In other news, Kanika has finally figured out how to jump to the shelf where Hyacinthe (my betta)'s vase is. So far she's knocked off several of my candles and broken two of the glass jars they were in. Hya's gotten very fierce (jumping at me every time I feed him), but Kanika is more interested in pushing all the little glass half-marbles onto the floor to play with. And she's not quite tall enough to reach in the vase yet; but judging from Hya's reaction, I have no fear that he can take care of himself (it's a pretty deep vase, anyway, she'd have to jump in to get him if he swam to the bottom).
And I have pictures! Not the best, because I didn't have very good lighting and I neeeeeeeed a tripod (can't hold the darn thing still for the life of me!) -- but look how adorable she is! I got her in a sweet mood and put her on a chair that I draped with a red chenille throw, and she was my little model. ;-)
(I know the last one is really blurry, but she's making such a cute sillyface!)
Also, my dad got me something for Christmas/birthday that I actually like (for the first time since I was 8)... this ring. I've been wearing it every day since; I looooooove the color of the amethyst! It looks fake 'cause it's so vivid, but it's real. The first photo is clearer, but the second is more true to color (sadly. If it was more blue it'd be vivid violet). (the ripply reflection is 'cause of my fingerprints)
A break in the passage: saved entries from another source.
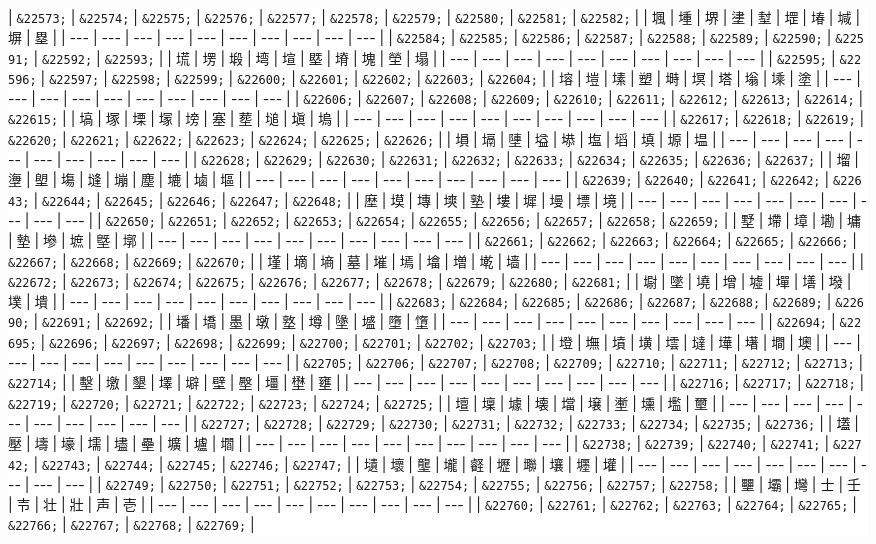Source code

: | `&22573;` | `&22574;` | `&22575;` | `&22576;` | `&22577;` | `&22578;` | `&22579;` | `&22580;` | `&22581;` | `&22582;` | 
| &#22584; | &#22585; | &#22586; | &#22587; | &#22588; | &#22589; | &#22590; | &#22591; | &#22592; | &#22593; | 
|  --- |  --- |  --- |  --- |  --- |  --- |  --- |  --- |  --- |  --- | 
| `&22584;` | `&22585;` | `&22586;` | `&22587;` | `&22588;` | `&22589;` | `&22590;` | `&22591;` | `&22592;` | `&22593;` | 
| &#22595; | &#22596; | &#22597; | &#22598; | &#22599; | &#22600; | &#22601; | &#22602; | &#22603; | &#22604; | 
|  --- |  --- |  --- |  --- |  --- |  --- |  --- |  --- |  --- |  --- | 
| `&22595;` | `&22596;` | `&22597;` | `&22598;` | `&22599;` | `&22600;` | `&22601;` | `&22602;` | `&22603;` | `&22604;` | 
| &#22606; | &#22607; | &#22608; | &#22609; | &#22610; | &#22611; | &#22612; | &#22613; | &#22614; | &#22615; | 
|  --- |  --- |  --- |  --- |  --- |  --- |  --- |  --- |  --- |  --- | 
| `&22606;` | `&22607;` | `&22608;` | `&22609;` | `&22610;` | `&22611;` | `&22612;` | `&22613;` | `&22614;` | `&22615;` | 
| &#22617; | &#22618; | &#22619; | &#22620; | &#22621; | &#22622; | &#22623; | &#22624; | &#22625; | &#22626; | 
|  --- |  --- |  --- |  --- |  --- |  --- |  --- |  --- |  --- |  --- | 
| `&22617;` | `&22618;` | `&22619;` | `&22620;` | `&22621;` | `&22622;` | `&22623;` | `&22624;` | `&22625;` | `&22626;` | 
| &#22628; | &#22629; | &#22630; | &#22631; | &#22632; | &#22633; | &#22634; | &#22635; | &#22636; | &#22637; | 
|  --- |  --- |  --- |  --- |  --- |  --- |  --- |  --- |  --- |  --- | 
| `&22628;` | `&22629;` | `&22630;` | `&22631;` | `&22632;` | `&22633;` | `&22634;` | `&22635;` | `&22636;` | `&22637;` | 
| &#22639; | &#22640; | &#22641; | &#22642; | &#22643; | &#22644; | &#22645; | &#22646; | &#22647; | &#22648; | 
|  --- |  --- |  --- |  --- |  --- |  --- |  --- |  --- |  --- |  --- | 
| `&22639;` | `&22640;` | `&22641;` | `&22642;` | `&22643;` | `&22644;` | `&22645;` | `&22646;` | `&22647;` | `&22648;` | 
| &#22650; | &#22651; | &#22652; | &#22653; | &#22654; | &#22655; | &#22656; | &#22657; | &#22658; | &#22659; | 
|  --- |  --- |  --- |  --- |  --- |  --- |  --- |  --- |  --- |  --- | 
| `&22650;` | `&22651;` | `&22652;` | `&22653;` | `&22654;` | `&22655;` | `&22656;` | `&22657;` | `&22658;` | `&22659;` | 
| &#22661; | &#22662; | &#22663; | &#22664; | &#22665; | &#22666; | &#22667; | &#22668; | &#22669; | &#22670; | 
|  --- |  --- |  --- |  --- |  --- |  --- |  --- |  --- |  --- |  --- | 
| `&22661;` | `&22662;` | `&22663;` | `&22664;` | `&22665;` | `&22666;` | `&22667;` | `&22668;` | `&22669;` | `&22670;` | 
| &#22672; | &#22673; | &#22674; | &#22675; | &#22676; | &#22677; | &#22678; | &#22679; | &#22680; | &#22681; | 
|  --- |  --- |  --- |  --- |  --- |  --- |  --- |  --- |  --- |  --- | 
| `&22672;` | `&22673;` | `&22674;` | `&22675;` | `&22676;` | `&22677;` | `&22678;` | `&22679;` | `&22680;` | `&22681;` | 
| &#22683; | &#22684; | &#22685; | &#22686; | &#22687; | &#22688; | &#22689; | &#22690; | &#22691; | &#22692; | 
|  --- |  --- |  --- |  --- |  --- |  --- |  --- |  --- |  --- |  --- | 
| `&22683;` | `&22684;` | `&22685;` | `&22686;` | `&22687;` | `&22688;` | `&22689;` | `&22690;` | `&22691;` | `&22692;` | 
| &#22694; | &#22695; | &#22696; | &#22697; | &#22698; | &#22699; | &#22700; | &#22701; | &#22702; | &#22703; | 
|  --- |  --- |  --- |  --- |  --- |  --- |  --- |  --- |  --- |  --- | 
| `&22694;` | `&22695;` | `&22696;` | `&22697;` | `&22698;` | `&22699;` | `&22700;` | `&22701;` | `&22702;` | `&22703;` | 
| &#22705; | &#22706; | &#22707; | &#22708; | &#22709; | &#22710; | &#22711; | &#22712; | &#22713; | &#22714; | 
|  --- |  --- |  --- |  --- |  --- |  --- |  --- |  --- |  --- |  --- | 
| `&22705;` | `&22706;` | `&22707;` | `&22708;` | `&22709;` | `&22710;` | `&22711;` | `&22712;` | `&22713;` | `&22714;` | 
| &#22716; | &#22717; | &#22718; | &#22719; | &#22720; | &#22721; | &#22722; | &#22723; | &#22724; | &#22725; | 
|  --- |  --- |  --- |  --- |  --- |  --- |  --- |  --- |  --- |  --- | 
| `&22716;` | `&22717;` | `&22718;` | `&22719;` | `&22720;` | `&22721;` | `&22722;` | `&22723;` | `&22724;` | `&22725;` | 
| &#22727; | &#22728; | &#22729; | &#22730; | &#22731; | &#22732; | &#22733; | &#22734; | &#22735; | &#22736; | 
|  --- |  --- |  --- |  --- |  --- |  --- |  --- |  --- |  --- |  --- | 
| `&22727;` | `&22728;` | `&22729;` | `&22730;` | `&22731;` | `&22732;` | `&22733;` | `&22734;` | `&22735;` | `&22736;` | 
| &#22738; | &#22739; | &#22740; | &#22741; | &#22742; | &#22743; | &#22744; | &#22745; | &#22746; | &#22747; | 
|  --- |  --- |  --- |  --- |  --- |  --- |  --- |  --- |  --- |  --- | 
| `&22738;` | `&22739;` | `&22740;` | `&22741;` | `&22742;` | `&22743;` | `&22744;` | `&22745;` | `&22746;` | `&22747;` | 
| &#22749; | &#22750; | &#22751; | &#22752; | &#22753; | &#22754; | &#22755; | &#22756; | &#22757; | &#22758; | 
|  --- |  --- |  --- |  --- |  --- |  --- |  --- |  --- |  --- |  --- | 
| `&22749;` | `&22750;` | `&22751;` | `&22752;` | `&22753;` | `&22754;` | `&22755;` | `&22756;` | `&22757;` | `&22758;` | 
| &#22760; | &#22761; | &#22762; | &#22763; | &#22764; | &#22765; | &#22766; | &#22767; | &#22768; | &#22769; | 
|  --- |  --- |  --- |  --- |  --- |  --- |  --- |  --- |  --- |  --- | 
| `&22760;` | `&22761;` | `&22762;` | `&22763;` | `&22764;` | `&22765;` | `&22766;` | `&22767;` | `&22768;` | `&22769;` |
Why did he get it for me? I don't think this shows that he's learned anything about me -- amethyst is my birthstone, and all my friends (and plenty of random people) know that I hate gold and love silver (though I forgive that in this ring). He got my mom and sibs jewelry too this year. I feel ungrateful... but I hate telling people it's from my dad, 'cause then they will most likely assume that I have a good relationship with him, or worse, that I'm some spoiled teenager (because everyone thinks I'm at least three years younger than I am) whose parents get her whatever she wants.
And I just plain don't like it that my dad wants a relationship with me. I don't want one with him, because I know him very well, and I know that he does not want me to be who I am and will not accept me for who I am. He knows next to nothing about me and refuses to learn because it would hurt his pride to admit that he has never sought my heart.
Why do I wear it? I think, honestly, I like it that my dad went out of his way for me (even though it was only in a financial sense). That matters to me. Even though consciously I almost resent the ring, resent what it represents to me.